How diversity initiatives end up marginalizing Arab Americans and US MuslimsOne of Donald Trump's first actions as President was to sign an executive order to limit Muslim immigration to the United States, a step toward the "complete shutdown of Muslims entering the United States" he had campaigned on. This extraordinary act of Islamophobia provoked unprecedented opposition: Hollywood movies and mainstream television shows began to feature more Muslim characters in contexts other than terrorism; universities and private businesses included Muslims in their diversity initiatives; and the criminal justice system took hate crimes against Muslims more seriously. Yet Broken argues that, even amid this challenge to institutionalized Islamophobia, diversity initiatives fail on their promise by only focusing on crisis moments. Evelyn Alsultany argues that Muslims get included through "crisis diversity," where high-profile Islamophobic incidents are urgently responded to and then ignored until the next crisis. In the popular cultural arena of television, this means interrogating even those representations of Muslims that others have celebrated as refreshingly positive. What kind of message does it send, for example, when a growing number of "good Muslims" on TV seem to have arrived there, ironically, only after leaving the faith? In the realm of corporations, she critically examines the firing of high-profile individuals for anti-Muslim speech--a remedy that rebrands corporations as anti-racist while institutional racism remains intact. At universities, Muslim students get included in diversity, equity, and inclusion plans but that gets disrupted if they are involved in Palestinian rights activism. Finally, she turns to hate crime laws revealing how they fail to address root causes.
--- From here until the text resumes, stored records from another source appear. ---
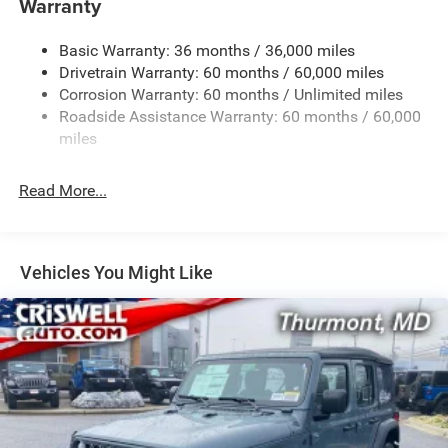
Warranty
Stop-Start Dual Battery System
Basic Warranty: 36 months / 36,000 miles
Towing Equipment -inc: Trailer Sway Control
Drivetrain Warranty: 60 months / 60,000 miles
3 Skid Plates
Corrosion Warranty: 60 months / Unlimited miles
1249# Maximum Payload
Roadside Assistance Warranty: 60 months / 60,000
Gas-Pressurized Shock Absorbers
miles
Front And Rear Anti-Roll Bars
Read More...
Electro-Hydraulic Power Assist Steering
Single Stainless Steel Exhaust
21.5 Gal. Fuel Tank
Vehicles You Might Like
Auto Locking Hubs
Leading Link Front Suspension w/Coil Springs
Solid Axle Rear Suspension w/Coil Springs
4-Wheel Disc Brakes w/4-Wheel ABS, Front Vented
Discs, Brake Assist and Hill Hold Control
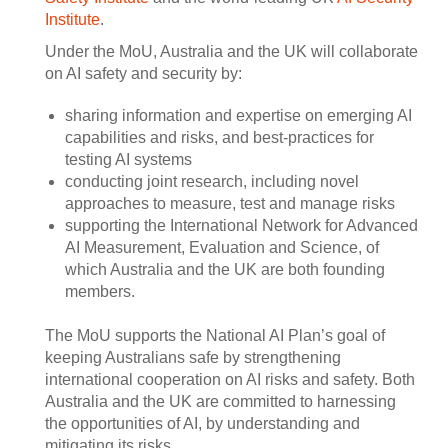
Institute
.
Under the MoU, Australia and the UK will collaborate
on AI safety and security by:
sharing information and expertise on emerging AI
capabilities and risks, and best-practices for
testing AI systems
conducting joint research, including novel
approaches to measure, test and manage risks
supporting the International Network for Advanced
AI Measurement, Evaluation and Science, of
which Australia and the UK are both founding
members.
The MoU supports the National AI Plan’s goal of
keeping Australians safe by strengthening
international cooperation on AI risks and safety. Both
Australia and the UK are committed to harnessing
the opportunities of AI, by understanding and
mitigating its risks.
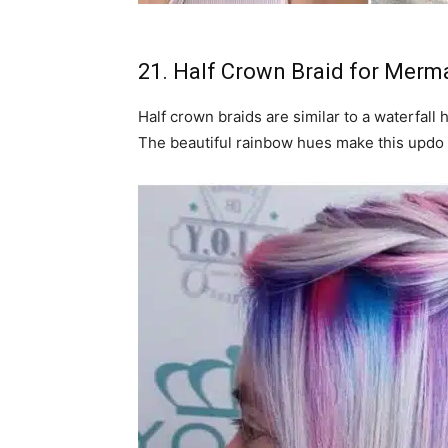
21. Half Crown Braid for Merm
Half crown braids are similar to a waterfall 
The beautiful rainbow hues make this updo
In each of these arenas, Alsultany finds an institutional pattern that defangs the promise of Muslim inclusion, deferring systemic change until and through the next "crisis."
About the Author
Evelyn Alsultany is Associate Professor in the Department of American Studies and Ethnicity at the University of Southern California's Dornsife College and author of Arabs and Muslims in the Media: Race and Representation after 9/11. She is the co-editor of Arab and Arab American Feminisms: Gender, Violence, and Belonging and Between the Middle East and the Americas: The Cultural Politics of Diaspora. As a leading expert on the history of representations of Arabs and Muslims in the US media, she co-authored the Obeidi-Alsultany Test to help Hollywood improve representations of Muslims and serves as a consultant for Hollywood studios.